Updated version: 1981
Edition: Fontana, 1985
Review number: 427
In the life of Ngaio Marsh, there are three major themes: her New Zealand background, her love of the theatre, and her writing of detective novels. Her autobiography, first published in the sixties and revised a few years before her death, concentrates on the first two to the virtual exclusion of the third. More is said of the journalism which began her writing career than of the Alleyn series. There are many possible reasons why she might do this, but I suspect that it is mainly that writing is not a spectacularly interesting activity to write about. Once a writer has answered the questions "Where do you get your ideas from?" and "Are your characters based on real people?" there isn't much to say. Marsh doesn't really answer the first question, but the answer to the second is definitely yes.The reader is introduced to the Lampreys, close friends of Marsh only marginally less irritating than their fictional versions.

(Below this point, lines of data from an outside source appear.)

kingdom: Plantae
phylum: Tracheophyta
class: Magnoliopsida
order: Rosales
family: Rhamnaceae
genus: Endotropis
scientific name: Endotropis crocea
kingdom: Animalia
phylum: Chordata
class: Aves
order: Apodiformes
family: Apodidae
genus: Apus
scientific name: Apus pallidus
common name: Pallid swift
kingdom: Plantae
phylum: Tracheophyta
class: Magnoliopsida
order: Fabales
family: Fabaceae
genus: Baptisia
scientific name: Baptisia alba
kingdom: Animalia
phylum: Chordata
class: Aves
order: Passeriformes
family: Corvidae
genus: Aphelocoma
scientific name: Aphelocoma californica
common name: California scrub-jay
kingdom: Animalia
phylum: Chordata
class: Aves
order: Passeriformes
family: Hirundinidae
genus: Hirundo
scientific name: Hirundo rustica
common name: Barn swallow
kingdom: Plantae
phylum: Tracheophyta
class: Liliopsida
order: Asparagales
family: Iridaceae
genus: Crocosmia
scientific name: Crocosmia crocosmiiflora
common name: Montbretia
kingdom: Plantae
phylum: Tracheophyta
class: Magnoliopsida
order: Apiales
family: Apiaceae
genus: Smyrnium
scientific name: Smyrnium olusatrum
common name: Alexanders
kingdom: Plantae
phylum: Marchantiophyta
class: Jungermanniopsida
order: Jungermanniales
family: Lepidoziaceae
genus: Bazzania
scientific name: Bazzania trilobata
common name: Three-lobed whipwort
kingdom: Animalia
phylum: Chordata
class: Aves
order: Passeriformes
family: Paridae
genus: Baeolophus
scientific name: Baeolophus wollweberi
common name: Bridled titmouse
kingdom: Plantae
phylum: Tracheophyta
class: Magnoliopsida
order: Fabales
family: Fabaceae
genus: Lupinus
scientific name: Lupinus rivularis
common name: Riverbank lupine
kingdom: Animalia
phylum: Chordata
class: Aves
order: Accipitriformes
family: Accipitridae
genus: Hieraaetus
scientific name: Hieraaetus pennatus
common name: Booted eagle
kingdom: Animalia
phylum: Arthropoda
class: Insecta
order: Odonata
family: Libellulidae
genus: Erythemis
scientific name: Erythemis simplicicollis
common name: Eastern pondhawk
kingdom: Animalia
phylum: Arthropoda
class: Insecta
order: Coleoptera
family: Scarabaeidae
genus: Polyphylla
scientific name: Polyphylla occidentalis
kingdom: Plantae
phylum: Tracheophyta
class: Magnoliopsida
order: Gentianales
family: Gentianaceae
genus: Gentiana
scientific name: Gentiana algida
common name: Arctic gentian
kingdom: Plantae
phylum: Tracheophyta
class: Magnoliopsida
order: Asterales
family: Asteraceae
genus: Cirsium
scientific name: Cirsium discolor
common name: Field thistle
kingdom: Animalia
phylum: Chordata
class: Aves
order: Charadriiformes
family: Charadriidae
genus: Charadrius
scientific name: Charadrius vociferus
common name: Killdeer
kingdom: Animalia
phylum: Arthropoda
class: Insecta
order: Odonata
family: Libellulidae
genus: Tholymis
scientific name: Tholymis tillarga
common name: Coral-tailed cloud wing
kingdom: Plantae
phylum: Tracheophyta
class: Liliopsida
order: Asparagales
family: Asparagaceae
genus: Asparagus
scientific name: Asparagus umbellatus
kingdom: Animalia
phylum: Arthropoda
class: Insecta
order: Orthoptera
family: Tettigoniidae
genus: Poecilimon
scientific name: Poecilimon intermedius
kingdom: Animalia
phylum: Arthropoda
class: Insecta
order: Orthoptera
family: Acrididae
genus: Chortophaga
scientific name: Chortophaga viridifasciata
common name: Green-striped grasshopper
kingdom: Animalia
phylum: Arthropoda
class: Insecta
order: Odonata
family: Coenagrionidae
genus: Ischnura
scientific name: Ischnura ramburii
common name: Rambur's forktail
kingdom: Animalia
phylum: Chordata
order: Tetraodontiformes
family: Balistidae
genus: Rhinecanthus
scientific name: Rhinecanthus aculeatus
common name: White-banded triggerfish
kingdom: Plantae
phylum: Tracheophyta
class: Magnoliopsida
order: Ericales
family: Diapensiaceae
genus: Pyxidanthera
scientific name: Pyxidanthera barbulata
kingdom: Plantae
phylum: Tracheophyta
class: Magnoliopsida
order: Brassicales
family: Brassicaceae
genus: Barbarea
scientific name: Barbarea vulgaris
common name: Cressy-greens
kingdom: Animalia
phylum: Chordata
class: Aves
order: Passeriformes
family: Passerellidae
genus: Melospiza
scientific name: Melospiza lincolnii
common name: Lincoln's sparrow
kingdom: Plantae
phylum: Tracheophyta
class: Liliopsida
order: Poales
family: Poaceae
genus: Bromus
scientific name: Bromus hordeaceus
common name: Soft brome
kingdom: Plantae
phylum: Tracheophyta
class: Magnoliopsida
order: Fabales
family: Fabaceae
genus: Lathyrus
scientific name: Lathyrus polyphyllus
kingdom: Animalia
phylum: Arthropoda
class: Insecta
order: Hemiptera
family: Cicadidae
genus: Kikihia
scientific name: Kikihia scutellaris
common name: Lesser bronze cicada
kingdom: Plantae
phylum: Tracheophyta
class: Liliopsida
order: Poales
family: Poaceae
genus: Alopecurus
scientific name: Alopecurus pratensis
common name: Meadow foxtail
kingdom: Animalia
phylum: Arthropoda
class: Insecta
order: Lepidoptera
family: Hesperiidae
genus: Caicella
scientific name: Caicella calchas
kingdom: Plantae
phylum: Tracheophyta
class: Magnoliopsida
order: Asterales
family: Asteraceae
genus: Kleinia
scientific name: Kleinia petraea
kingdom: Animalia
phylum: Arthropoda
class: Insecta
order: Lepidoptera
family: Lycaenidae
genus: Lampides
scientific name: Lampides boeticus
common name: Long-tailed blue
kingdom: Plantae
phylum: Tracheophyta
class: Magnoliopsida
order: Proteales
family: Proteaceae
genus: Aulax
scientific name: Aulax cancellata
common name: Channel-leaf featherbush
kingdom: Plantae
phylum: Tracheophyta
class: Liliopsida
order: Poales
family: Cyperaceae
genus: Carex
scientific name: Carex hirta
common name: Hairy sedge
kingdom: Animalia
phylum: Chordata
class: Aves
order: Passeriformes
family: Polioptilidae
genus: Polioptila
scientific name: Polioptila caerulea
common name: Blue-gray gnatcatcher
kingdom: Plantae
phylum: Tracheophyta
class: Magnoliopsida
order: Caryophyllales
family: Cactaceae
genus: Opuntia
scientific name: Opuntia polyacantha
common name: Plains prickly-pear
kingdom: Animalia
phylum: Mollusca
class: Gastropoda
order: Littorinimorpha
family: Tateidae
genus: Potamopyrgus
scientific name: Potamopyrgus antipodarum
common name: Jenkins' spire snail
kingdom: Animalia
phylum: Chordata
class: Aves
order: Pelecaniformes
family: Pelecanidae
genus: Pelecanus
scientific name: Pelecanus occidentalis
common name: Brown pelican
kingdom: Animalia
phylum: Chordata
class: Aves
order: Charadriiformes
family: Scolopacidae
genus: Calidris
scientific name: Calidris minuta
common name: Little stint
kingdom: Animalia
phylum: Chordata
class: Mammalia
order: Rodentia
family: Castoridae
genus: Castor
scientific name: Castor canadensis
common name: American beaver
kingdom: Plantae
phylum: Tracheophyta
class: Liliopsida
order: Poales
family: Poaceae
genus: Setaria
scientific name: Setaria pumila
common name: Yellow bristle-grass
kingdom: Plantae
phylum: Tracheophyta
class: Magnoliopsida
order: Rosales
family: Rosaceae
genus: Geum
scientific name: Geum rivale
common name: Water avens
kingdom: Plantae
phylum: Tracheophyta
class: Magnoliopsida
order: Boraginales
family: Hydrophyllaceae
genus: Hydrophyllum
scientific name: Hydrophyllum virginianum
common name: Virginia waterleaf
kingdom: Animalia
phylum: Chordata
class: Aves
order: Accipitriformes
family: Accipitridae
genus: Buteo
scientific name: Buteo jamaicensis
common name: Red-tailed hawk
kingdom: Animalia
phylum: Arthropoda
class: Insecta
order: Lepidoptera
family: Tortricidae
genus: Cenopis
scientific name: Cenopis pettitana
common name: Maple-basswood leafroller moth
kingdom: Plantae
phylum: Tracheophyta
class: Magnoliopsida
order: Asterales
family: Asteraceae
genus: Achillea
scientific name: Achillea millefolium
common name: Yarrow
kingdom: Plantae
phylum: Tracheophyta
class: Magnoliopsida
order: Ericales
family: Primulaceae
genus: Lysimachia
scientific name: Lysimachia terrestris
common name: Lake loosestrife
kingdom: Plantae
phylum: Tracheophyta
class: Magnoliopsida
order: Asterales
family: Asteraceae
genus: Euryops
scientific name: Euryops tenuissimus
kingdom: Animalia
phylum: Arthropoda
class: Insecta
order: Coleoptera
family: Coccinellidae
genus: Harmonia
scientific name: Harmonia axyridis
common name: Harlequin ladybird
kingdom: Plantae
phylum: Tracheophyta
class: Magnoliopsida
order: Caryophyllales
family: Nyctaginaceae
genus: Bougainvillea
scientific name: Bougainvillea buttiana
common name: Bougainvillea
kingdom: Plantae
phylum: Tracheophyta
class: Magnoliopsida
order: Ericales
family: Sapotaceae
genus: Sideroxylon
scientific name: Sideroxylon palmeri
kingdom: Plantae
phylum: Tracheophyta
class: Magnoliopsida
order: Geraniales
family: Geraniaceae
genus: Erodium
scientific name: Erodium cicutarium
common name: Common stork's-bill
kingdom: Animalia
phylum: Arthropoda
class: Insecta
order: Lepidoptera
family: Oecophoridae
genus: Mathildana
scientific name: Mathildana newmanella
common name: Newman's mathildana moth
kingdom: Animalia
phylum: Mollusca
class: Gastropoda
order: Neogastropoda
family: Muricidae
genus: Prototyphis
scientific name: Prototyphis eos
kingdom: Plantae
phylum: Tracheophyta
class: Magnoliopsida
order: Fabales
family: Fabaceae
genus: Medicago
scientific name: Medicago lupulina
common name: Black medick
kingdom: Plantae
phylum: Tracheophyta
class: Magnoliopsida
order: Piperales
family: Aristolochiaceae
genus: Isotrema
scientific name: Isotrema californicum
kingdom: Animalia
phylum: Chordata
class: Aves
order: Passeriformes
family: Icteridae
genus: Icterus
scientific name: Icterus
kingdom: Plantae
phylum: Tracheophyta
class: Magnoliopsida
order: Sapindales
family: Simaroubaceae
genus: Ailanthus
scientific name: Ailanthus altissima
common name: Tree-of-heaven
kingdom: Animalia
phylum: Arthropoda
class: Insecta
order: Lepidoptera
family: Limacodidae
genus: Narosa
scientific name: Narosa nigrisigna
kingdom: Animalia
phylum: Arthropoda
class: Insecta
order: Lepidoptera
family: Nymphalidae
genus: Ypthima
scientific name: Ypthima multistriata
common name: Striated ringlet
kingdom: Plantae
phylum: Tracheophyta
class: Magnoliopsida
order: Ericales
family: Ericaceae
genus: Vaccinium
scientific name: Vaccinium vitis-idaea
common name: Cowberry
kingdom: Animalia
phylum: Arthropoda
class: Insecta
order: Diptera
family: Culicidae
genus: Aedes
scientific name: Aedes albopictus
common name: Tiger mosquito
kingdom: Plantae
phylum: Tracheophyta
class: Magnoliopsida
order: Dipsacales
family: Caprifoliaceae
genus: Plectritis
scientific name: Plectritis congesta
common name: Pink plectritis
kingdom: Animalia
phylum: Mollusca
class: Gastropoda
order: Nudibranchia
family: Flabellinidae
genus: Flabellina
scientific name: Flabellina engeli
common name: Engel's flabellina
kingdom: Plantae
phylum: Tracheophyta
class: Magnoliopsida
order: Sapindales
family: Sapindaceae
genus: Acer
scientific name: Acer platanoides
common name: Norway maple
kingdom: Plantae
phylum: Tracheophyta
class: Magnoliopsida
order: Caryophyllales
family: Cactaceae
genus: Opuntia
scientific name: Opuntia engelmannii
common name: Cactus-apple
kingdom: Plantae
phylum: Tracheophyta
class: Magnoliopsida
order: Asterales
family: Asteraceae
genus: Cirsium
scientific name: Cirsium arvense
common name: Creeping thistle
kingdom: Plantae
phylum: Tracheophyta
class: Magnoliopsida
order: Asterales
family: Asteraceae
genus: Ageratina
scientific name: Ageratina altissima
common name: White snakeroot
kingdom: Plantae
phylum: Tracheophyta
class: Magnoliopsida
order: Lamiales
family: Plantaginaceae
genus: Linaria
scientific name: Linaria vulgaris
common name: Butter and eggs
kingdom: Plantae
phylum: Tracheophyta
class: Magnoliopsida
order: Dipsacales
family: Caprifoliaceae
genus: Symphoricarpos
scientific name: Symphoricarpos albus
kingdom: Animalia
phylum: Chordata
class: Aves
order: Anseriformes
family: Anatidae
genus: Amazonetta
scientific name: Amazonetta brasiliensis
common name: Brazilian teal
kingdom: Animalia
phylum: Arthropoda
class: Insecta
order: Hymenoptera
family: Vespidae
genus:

The major interest in the autobiography is the story of Marsh's involvement in the theatre. Her contributions to the development of New Zealand based theatre were important enough for them to be the reason she was awarded the DBE rather than her writing. She was an actress, but was best known for her direction, especially of Shakespeare. Shakespeare was considered too difficult for New Zealand audiences, but British touring companies had some success, and so did Marsh with companies made up principally of students. It always seems that a good production of Shakespeare can be understood and enjoyed by any audience; it is the way that he is taught in schools and the immensity of his reputation that put people off.
In the end, this is not an autobiography which reveals much about its subject; it tells us little that cannot be picked up from the detective stories - the love of theatre and of her country of origin comes across quite strongly in several of them.